An estimated 196,000 people jammed beaches Wednesday in the New York City area as the temperature hit 96 degrees, tying a 97-year-old record. It reached 98 in Boston, exceeding by 2 degrees the record set in 1956.

The bodies of an elderly woman and her daughter were found Thursday in their Boston apartment. A preliminary investigation indicated the women died because of the heat, said police spokeswoman Jill Reilly.

In Massachusetts and Rhode Island the miserable weather became an official heat wave, meaning at least three straight days of temperatures at 90 or higher, the National Weather Service said.

Kent County Memorial Hospital in Warwick, R.I., reported an increase of people coming in with chest pains.

"We've had a lot of chest pains, which I'm sure are precipitated by the heat," nursing supervisor Gertrude Bollengier said Thursday. She said no cases of heat exhaustion had shown up yet. Rhode Island Hospital in Providence and Newport Hospital officials reported no increase in heat-related illnesses.

The unrelenting heat prompted Rhode Island Public Transit Authority bus drivers to threaten a walkout over broken air conditioners, as highs in Providence on Wednesday reached 97 degrees, one degree below the 1945 record.

"It's more than uncomfortable," said Edward Rodgers, president of the drivers union. "It's a safety issue. What if a driver passed out? . . . It could be a catastrophe."

In Colorado, thunderstorms spawned five tornadoes in an area 55 miles long from north to south, tossing vehicles and storage sheds through the air and tearing off several roofs. Seven people were injured, none seriously.

One twister hit near Denver's Stapleton International Airport, where the air traffic control tower was evacuated for about 25 minutes, Stapleton spokesman Richard Bouleware said.

Much of the property damage involved uprooted trees, lost shingles and broken windows, rather than destruction of homes, officials said.

To the east, the severe heat is being caused by a high-pressure system off the mid-Atlantic Coast pumping in hot air from the south central part of the country, National Weather Service meteorologist Mike Wyllie said.

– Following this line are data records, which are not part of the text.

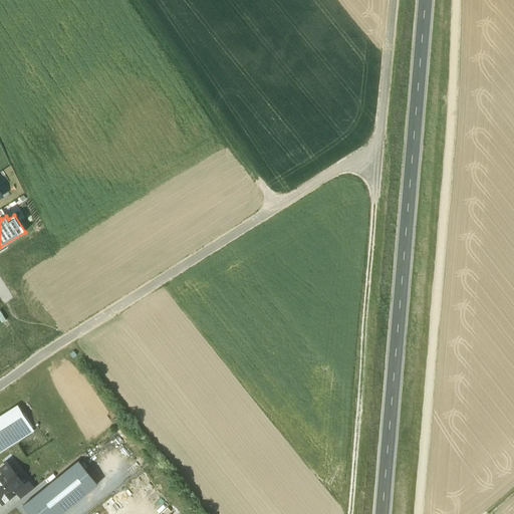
[(17,406),(0,417),(0,450),(32,430),(17,406)]
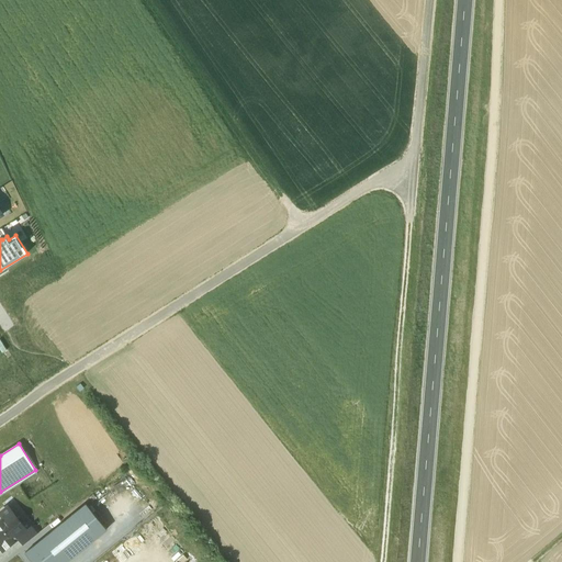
[(66,561),(108,529),(87,503),(25,553),(32,561),(66,561)]
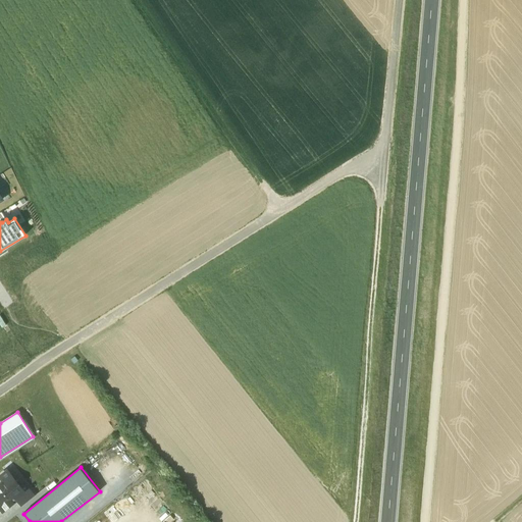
[(135,467),(128,473),(135,480),(142,475),(135,467)]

"Over hundreds and hundreds of miles, the ground is very, very dry," said Peter Lamb of the Illinois State Water Survey. "So what the sun is doing is heating the ground and the ground is heating the air."

The heat, coming in the wake of a dry winter and spring in the nation's midsection, aggravated widespread drought conditions that have threatened farm yields, sending prices rocketing on commodity exchanges.